─── Material provided ───

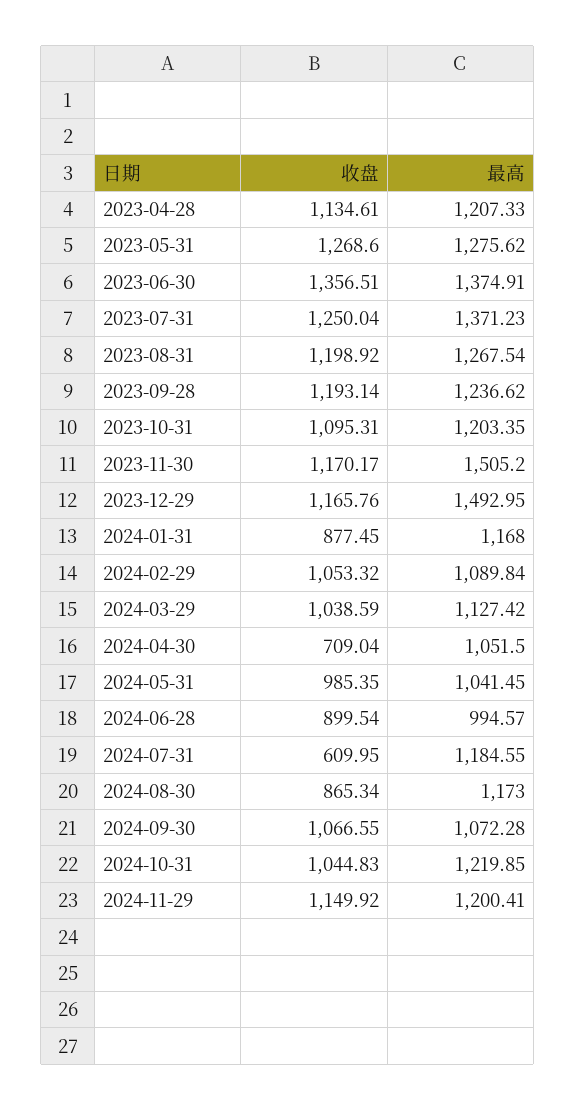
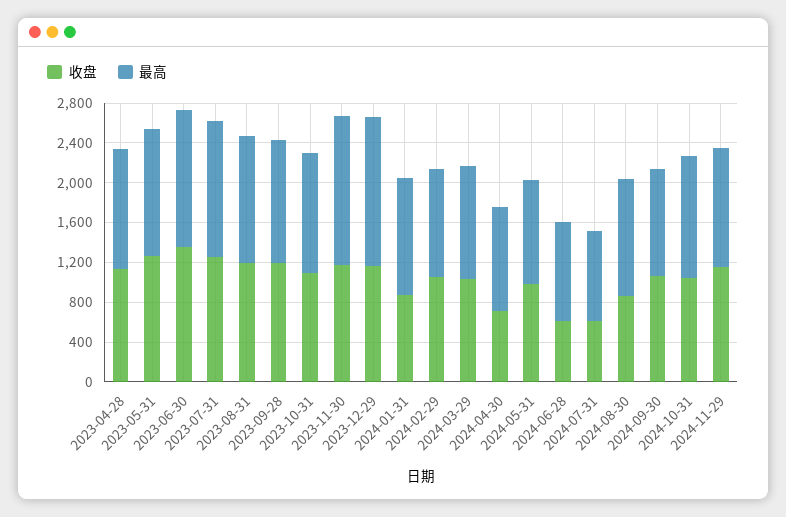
  {
    "收盘": {
      "2023-04-28": 1134.61,
      "2023-05-31": 1268.6,
      "2023-06-30": 1356.51,
      "2023-07-31": 1250.04,
      "2023-08-31": 1198.92,
      "2023-09-28": 1193.14,
      "2023-10-31": 1095.31,
      "2023-11-30": 1170.17,
      "2023-12-29": 1165.76,
      "2024-01-31": 877.45,
      "2024-02-29": 1053.32,
      "2024-03-29": 1038.59,
      "2024-04-30": 709.04,
      "2024-05-31": 985.35,
-     "2024-06-28": 899.54,
+     "2024-06-28": 600,
      "2024-07-31": 609.95,
      "2024-08-30": 865.34,
      "2024-09-30": 1066.55,
      "2024-10-31": 1044.83,
      "2024-11-29": 1149.92
    },
    "最高": {
      "2023-04-28": 1207.33,
      "2023-05-31": 1275.62,
      "2023-06-30": 1374.91,
      "2023-07-31": 1371.23,
      "2023-08-31": 1267.54,
      "2023-09-28": 1236.62,
      "2023-10-31": 1203.35,
      "2023-11-30": 1505.2,
      "2023-12-29": 1492.95,
      "2024-01-31": 1168,
      "2024-02-29": 1089.84,
      "2024-03-29": 1127.42,
      "2024-04-30": 1051.5,
      "2024-05-31": 1041.45,
      "2024-06-28": 994.57,
-     "2024-07-31": 1184.55,
+     "2024-07-31": 900,
      "2024-08-30": 1173,
      "2024-09-30": 1072.28,
      "2024-10-31": 1219.85,
      "2024-11-29": 1200.41
    }
  }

───

§ Problem to solve:
Return the entries verbatim without images.

§ Problem solution:
  {
    "收盘": {
      "2023-04-28": 1134.61,
      "2023-05-31": 1268.6,
      "2023-06-30": 1356.51,
      "2023-07-31": 1250.04,
      "2023-08-31": 1198.92,
      "2023-09-28": 1193.14,
      "2023-10-31": 1095.31,
      "2023-11-30": 1170.17,
      "2023-12-29": 1165.76,
      "2024-01-31": 877.45,
      "2024-02-29": 1053.32,
      "2024-03-29": 1038.59,
      "2024-04-30": 709.04,
      "2024-05-31": 985.35,
-     "2024-06-28": 899.54,
+     "2024-06-28": 600,
      "2024-07-31": 609.95,
      "2024-08-30": 865.34,
      "2024-09-30": 1066.55,
      "2024-10-31": 1044.83,
      "2024-11-29": 1149.92
    },
    "最高": {
      "2023-04-28": 1207.33,
      "2023-05-31": 1275.62,
      "2023-06-30": 1374.91,
      "2023-07-31": 1371.23,
      "2023-08-31": 1267.54,
      "2023-09-28": 1236.62,
      "2023-10-31": 1203.35,
      "2023-11-30": 1505.2,
      "2023-12-29": 1492.95,
      "2024-01-31": 1168,
      "2024-02-29": 1089.84,
      "2024-03-29": 1127.42,
      "2024-04-30": 1051.5,
      "2024-05-31": 1041.45,
      "2024-06-28": 994.57,
-     "2024-07-31": 1184.55,
+     "2024-07-31": 900,
      "2024-08-30": 1173,
      "2024-09-30": 1072.28,
      "2024-10-31": 1219.85,
      "2024-11-29": 1200.41
    }
  }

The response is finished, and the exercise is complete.